There has been much discussion over when to restack a BWCP rotor or stator for electrical performance reasons (i.e. not mechanical damage, but actual or anticipated performance degradation). There are four primary concerns with an increased magnetic gap due to corrosion in wet stator BWCP motors:
- The motor power factor starts dropping; this results in an increase in running amps without an associated increase in kilowatt draw (this increase in current causes additional heating inside the stator). Some customers have reported this current increase being so high that the control equipment does not allow the motor to run cold (the hot operation is not an issue due to the reduced load on the motor).
- Debris from the lamination material (steel particles) would be circulating in the motor and over time may build up enough to cause bearing wear and cause rotor/stator contact on cold start.
- When the lamination erodes to expose the rotor bar, the mechanical support is reduced and the rotor bar could be thrown outwards and lead to rotor/stator contact during running.
- Limited movement of the rotor bar could lead to damage at the brazed connection to end rings and “broken rotor bar” condition which could increase the Unbalanced Magnetic Pull (UMP) and cause rotor to stator contact on cold start.

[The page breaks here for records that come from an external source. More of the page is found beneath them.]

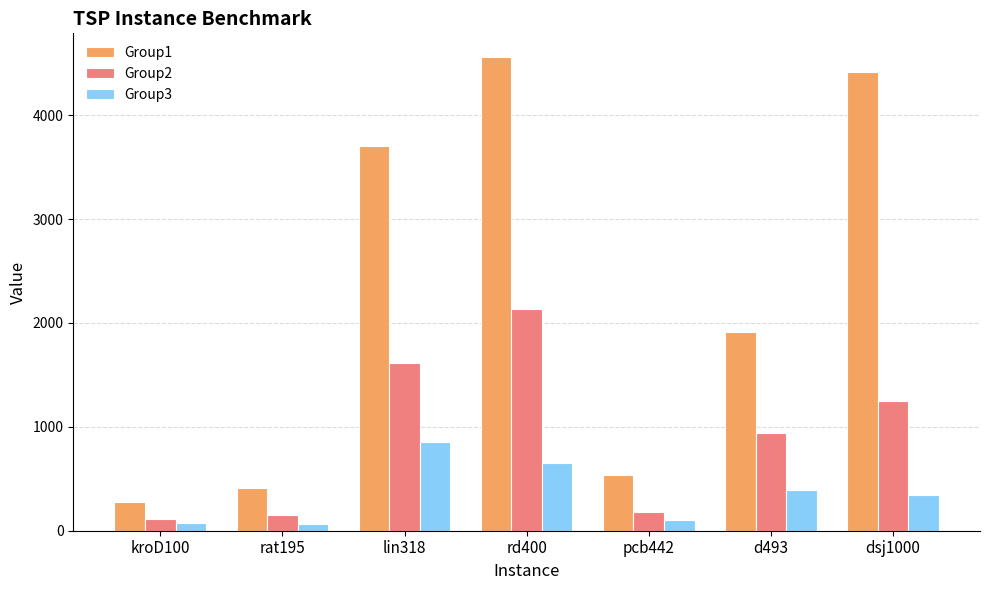

At how many categories does at least one series exceed 234?

7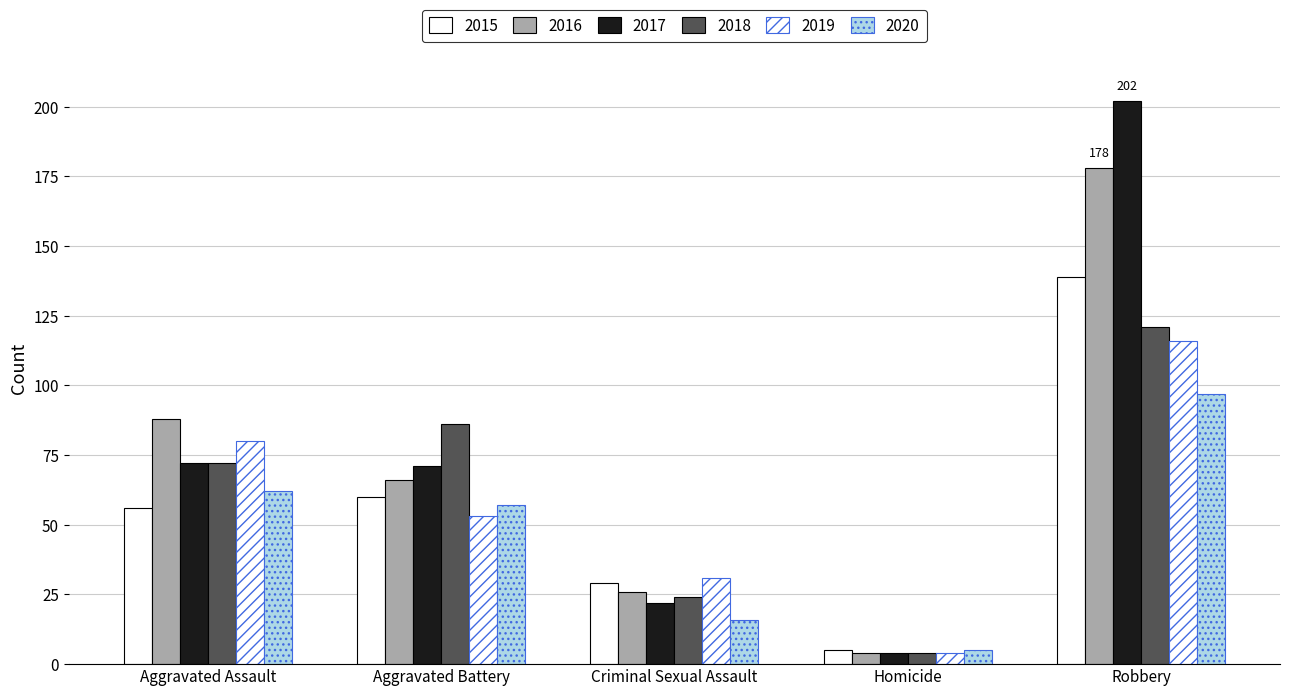

How many data points in 2020 are less than 57?

2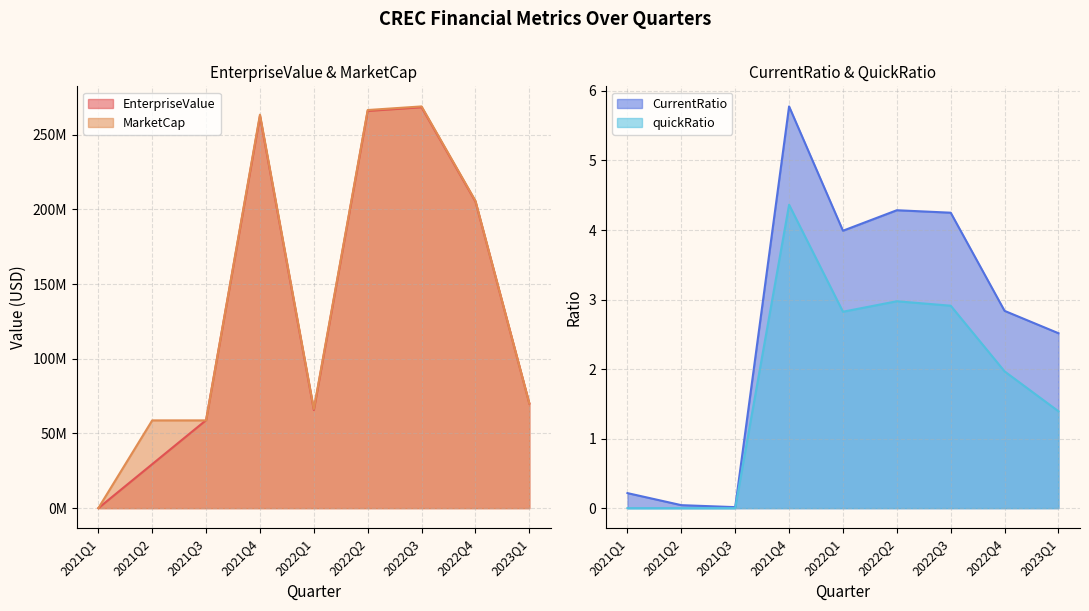

Is it true that CurrentRatio equals 4.3 at 2022Q2?

True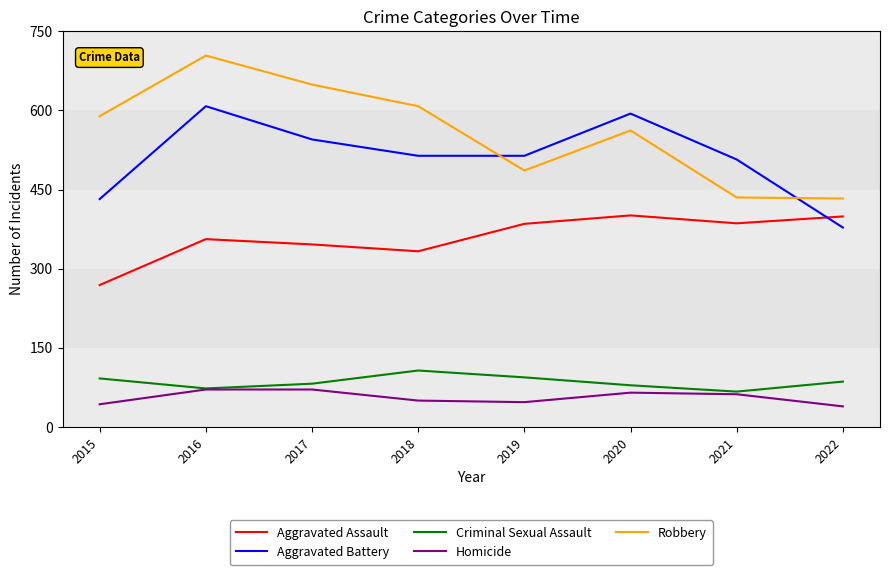

Which series has the largest total across all categories?

Robbery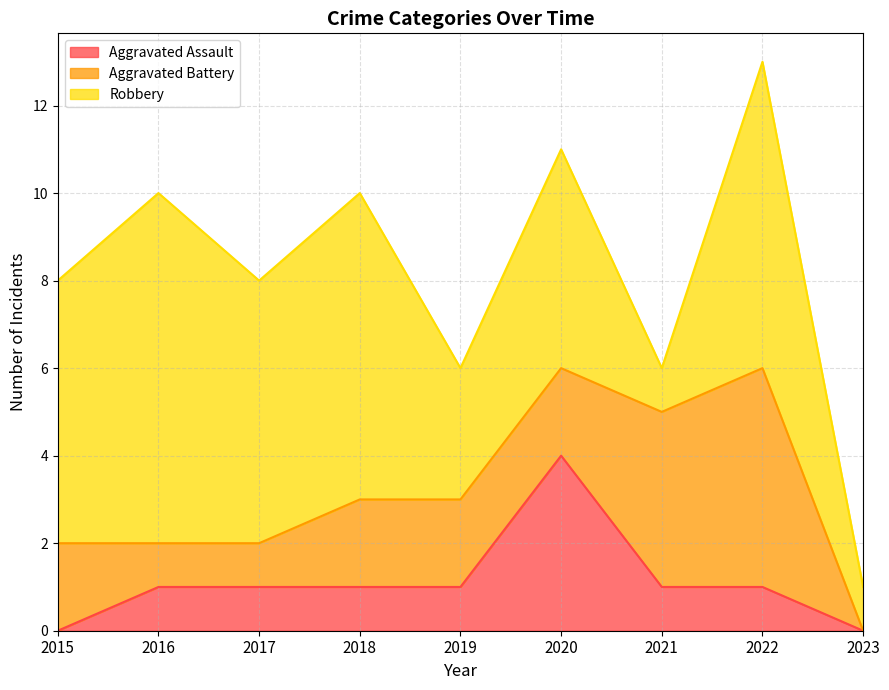

Count the Aggravated Battery values in the range 1 to 2.

6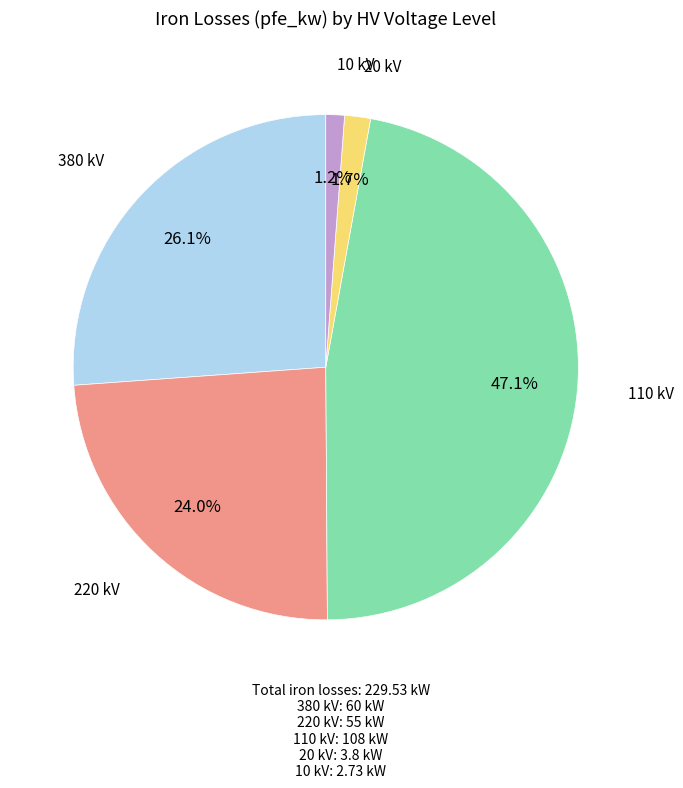

Combined, do 220 kV and 20 kV account for over 50%?

No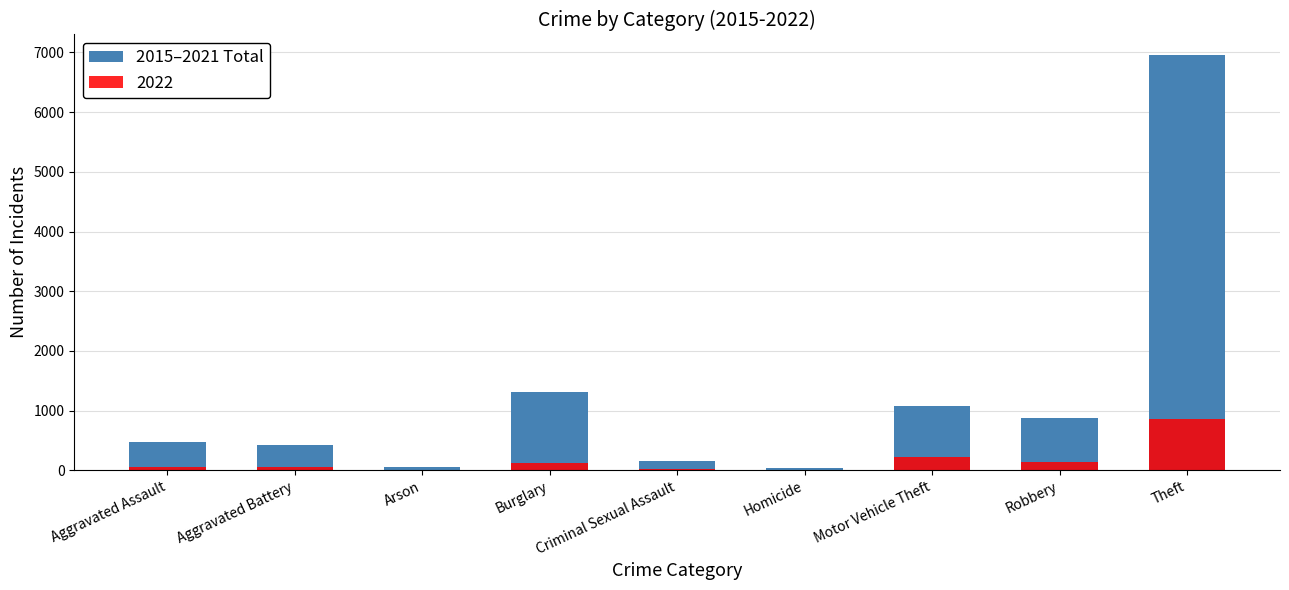

What is the sum of the values at Criminal Sexual Assault and Aggravated Battery?

591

Points two to four above can only be assessed by judgment; however, HT engineering have issued the following summary to assist in evaluating point one:
- The corrosion limit (increase in magnetic gap) is dependent on cold duty amps (site operation) and design max rated amps (full load amps including service factor load if applicable).
- Cold duty amps corrected for corrosion must be less than the maximum rated amps. When cold duty amps is within 2% of max rated amps the rotor pack, stator pack or both should be re-stacked to reduce cold duty amps to an acceptable value. Every contract should be reviewed based on rated max amps and reported site cold duty readings.
- Unless reliable site information on cold duty amps is available it would be safer to use the following guidelines (and example). Note: there will be exceptions to this guideline; one is where design cold duty amps are close to max amps, this could recommend restacks with small or no gap increase. The first step below is specifically to address this issue:
- No restacks for gap increases under 50% (0.150” on 0.100” gap) unless site reports problems with high cold duty amps.
- From the contract manual determine:
The Max Amps (normally in protection setting section, or use FLA x service factor as an estimate – example 130A).
The Cold Duty Amps (Operating data section – example 120A) – typically max amps will be 5 to 10% above cold duty amps. - Determine magnetic gap increase – new gap from electrical spec (C spec) and measured gap (example: 0.100” design, 0.160” measured would be a 60% increase).
- Use ‘rule of thumb’ approximation to determine current increase:
Current increase ~ 10% of gap increase percentage (example – 10% of 60% = 6%).
- Estimate cold duty amps with current increase, cold duty amps from manual multiplied by current increase (example – 120A x 106% = 127.2A)
- Compare estimated cold duty (example – 127.2A) with 98% of max rated amps (example – 130A * .98 = 127.4A).
- 98% of max Amps is 127.4A, therefore estimated cold duty amps of 127.2A is borderline but acceptable.